**WORK TO COMPLETE:** Transcribe all the entries that follow, leaving nothing out.

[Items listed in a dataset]
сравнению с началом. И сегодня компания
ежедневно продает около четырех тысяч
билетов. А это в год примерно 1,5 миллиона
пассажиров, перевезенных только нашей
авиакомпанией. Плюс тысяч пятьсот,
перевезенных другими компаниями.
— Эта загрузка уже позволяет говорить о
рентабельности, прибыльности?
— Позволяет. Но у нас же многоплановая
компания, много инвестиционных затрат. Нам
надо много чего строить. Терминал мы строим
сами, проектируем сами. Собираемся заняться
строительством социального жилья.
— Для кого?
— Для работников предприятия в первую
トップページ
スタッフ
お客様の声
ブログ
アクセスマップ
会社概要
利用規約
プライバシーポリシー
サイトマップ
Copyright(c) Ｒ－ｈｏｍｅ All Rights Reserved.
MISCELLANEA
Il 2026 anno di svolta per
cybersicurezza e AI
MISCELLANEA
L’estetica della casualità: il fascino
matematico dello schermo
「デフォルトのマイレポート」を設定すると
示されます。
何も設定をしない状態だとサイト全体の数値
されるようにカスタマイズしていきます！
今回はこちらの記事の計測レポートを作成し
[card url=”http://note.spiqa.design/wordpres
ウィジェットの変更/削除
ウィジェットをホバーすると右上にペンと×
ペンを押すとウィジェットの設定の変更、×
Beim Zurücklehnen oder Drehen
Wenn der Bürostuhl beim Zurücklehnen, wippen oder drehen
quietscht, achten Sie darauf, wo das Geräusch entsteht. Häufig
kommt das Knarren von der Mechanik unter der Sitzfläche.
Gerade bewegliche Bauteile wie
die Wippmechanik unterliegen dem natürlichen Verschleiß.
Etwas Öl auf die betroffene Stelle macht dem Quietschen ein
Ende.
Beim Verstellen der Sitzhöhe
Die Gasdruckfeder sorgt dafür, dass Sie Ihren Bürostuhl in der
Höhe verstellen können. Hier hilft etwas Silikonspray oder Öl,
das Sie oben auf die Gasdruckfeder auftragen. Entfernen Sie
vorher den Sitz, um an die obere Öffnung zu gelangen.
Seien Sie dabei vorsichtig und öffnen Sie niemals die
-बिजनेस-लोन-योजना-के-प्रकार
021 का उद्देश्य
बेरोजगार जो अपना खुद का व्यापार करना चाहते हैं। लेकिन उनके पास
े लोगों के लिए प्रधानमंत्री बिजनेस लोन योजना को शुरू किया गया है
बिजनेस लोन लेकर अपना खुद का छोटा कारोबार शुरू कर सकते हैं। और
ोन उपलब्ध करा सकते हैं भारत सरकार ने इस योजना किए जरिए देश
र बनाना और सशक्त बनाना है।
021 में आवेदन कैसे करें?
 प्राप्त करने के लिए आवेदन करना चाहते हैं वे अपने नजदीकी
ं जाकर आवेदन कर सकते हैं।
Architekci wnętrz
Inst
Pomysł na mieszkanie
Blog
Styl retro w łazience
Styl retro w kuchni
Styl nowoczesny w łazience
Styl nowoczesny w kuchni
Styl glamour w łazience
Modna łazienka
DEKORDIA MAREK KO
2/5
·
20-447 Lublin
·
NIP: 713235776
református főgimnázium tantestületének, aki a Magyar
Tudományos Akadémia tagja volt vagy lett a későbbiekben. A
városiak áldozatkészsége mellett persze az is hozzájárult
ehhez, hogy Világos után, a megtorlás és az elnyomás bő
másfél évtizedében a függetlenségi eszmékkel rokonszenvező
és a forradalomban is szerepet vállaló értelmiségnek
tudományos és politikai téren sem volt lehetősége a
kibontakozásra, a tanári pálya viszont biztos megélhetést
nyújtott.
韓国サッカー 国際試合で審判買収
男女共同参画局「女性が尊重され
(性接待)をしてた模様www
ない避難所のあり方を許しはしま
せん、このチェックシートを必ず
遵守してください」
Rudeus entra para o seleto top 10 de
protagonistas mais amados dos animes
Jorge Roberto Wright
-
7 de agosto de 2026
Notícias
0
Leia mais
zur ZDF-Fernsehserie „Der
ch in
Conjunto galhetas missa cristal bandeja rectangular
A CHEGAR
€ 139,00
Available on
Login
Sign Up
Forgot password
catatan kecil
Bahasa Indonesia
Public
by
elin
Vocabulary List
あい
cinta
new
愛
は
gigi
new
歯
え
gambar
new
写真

**ANSWER BOX:**
сравнению с началом. И сегодня компания
ежедневно продает около четырех тысяч
билетов. А это в год примерно 1,5 миллиона
пассажиров, перевезенных только нашей
авиакомпанией. Плюс тысяч пятьсот,
перевезенных другими компаниями.
— Эта загрузка уже позволяет говорить о
рентабельности, прибыльности?
— Позволяет. Но у нас же многоплановая
компания, много инвестиционных затрат. Нам
надо много чего строить. Терминал мы строим
сами, проектируем сами. Собираемся заняться
строительством социального жилья.
— Для кого?
— Для работников предприятия в первую
トップページ
スタッフ
お客様の声
ブログ
アクセスマップ
会社概要
利用規約
プライバシーポリシー
サイトマップ
Copyright(c) Ｒ－ｈｏｍｅ All Rights Reserved.
MISCELLANEA
Il 2026 anno di svolta per
cybersicurezza e AI
MISCELLANEA
L’estetica della casualità: il fascino
matematico dello schermo
「デフォルトのマイレポート」を設定すると
示されます。
何も設定をしない状態だとサイト全体の数値
されるようにカスタマイズしていきます！
今回はこちらの記事の計測レポートを作成し
[card url=”http://note.spiqa.design/wordpres
ウィジェットの変更/削除
ウィジェットをホバーすると右上にペンと×
ペンを押すとウィジェットの設定の変更、×
Beim Zurücklehnen oder Drehen
Wenn der Bürostuhl beim Zurücklehnen, wippen oder drehen
quietscht, achten Sie darauf, wo das Geräusch entsteht. Häufig
kommt das Knarren von der Mechanik unter der Sitzfläche.
Gerade bewegliche Bauteile wie
die Wippmechanik unterliegen dem natürlichen Verschleiß.
Etwas Öl auf die betroffene Stelle macht dem Quietschen ein
Ende.
Beim Verstellen der Sitzhöhe
Die Gasdruckfeder sorgt dafür, dass Sie Ihren Bürostuhl in der
Höhe verstellen können. Hier hilft etwas Silikonspray oder Öl,
das Sie oben auf die Gasdruckfeder auftragen. Entfernen Sie
vorher den Sitz, um an die obere Öffnung zu gelangen.
Seien Sie dabei vorsichtig und öffnen Sie niemals die
-बिजनेस-लोन-योजना-के-प्रकार
021 का उद्देश्य
बेरोजगार जो अपना खुद का व्यापार करना चाहते हैं। लेकिन उनके पास
े लोगों के लिए प्रधानमंत्री बिजनेस लोन योजना को शुरू किया गया है
बिजनेस लोन लेकर अपना खुद का छोटा कारोबार शुरू कर सकते हैं। और
ोन उपलब्ध करा सकते हैं भारत सरकार ने इस योजना किए जरिए देश
र बनाना और सशक्त बनाना है।
021 में आवेदन कैसे करें?
 प्राप्त करने के लिए आवेदन करना चाहते हैं वे अपने नजदीकी
ं जाकर आवेदन कर सकते हैं।
Architekci wnętrz
Inst
Pomysł na mieszkanie
Blog
Styl retro w łazience
Styl retro w kuchni
Styl nowoczesny w łazience
Styl nowoczesny w kuchni
Styl glamour w łazience
Modna łazienka
DEKORDIA MAREK KO
2/5
·
20-447 Lublin
·
NIP: 713235776
református főgimnázium tantestületének, aki a Magyar
Tudományos Akadémia tagja volt vagy lett a későbbiekben. A
városiak áldozatkészsége mellett persze az is hozzájárult
ehhez, hogy Világos után, a megtorlás és az elnyomás bő
másfél évtizedében a függetlenségi eszmékkel rokonszenvező
és a forradalomban is szerepet vállaló értelmiségnek
tudományos és politikai téren sem volt lehetősége a
kibontakozásra, a tanári pálya viszont biztos megélhetést
nyújtott.
韓国サッカー 国際試合で審判買収
男女共同参画局「女性が尊重され
(性接待)をしてた模様www
ない避難所のあり方を許しはしま
せん、このチェックシートを必ず
遵守してください」
Rudeus entra para o seleto top 10 de
protagonistas mais amados dos animes
Jorge Roberto Wright
-
7 de agosto de 2026
Notícias
0
Leia mais
zur ZDF-Fernsehserie „Der
ch in
Conjunto galhetas missa cristal bandeja rectangular
A CHEGAR
€ 139,00
Available on
Login
Sign Up
Forgot password
catatan kecil
Bahasa Indonesia
Public
by
elin
Vocabulary List
あい
cinta
new
愛
は
gigi
new
歯
え
gambar
new
写真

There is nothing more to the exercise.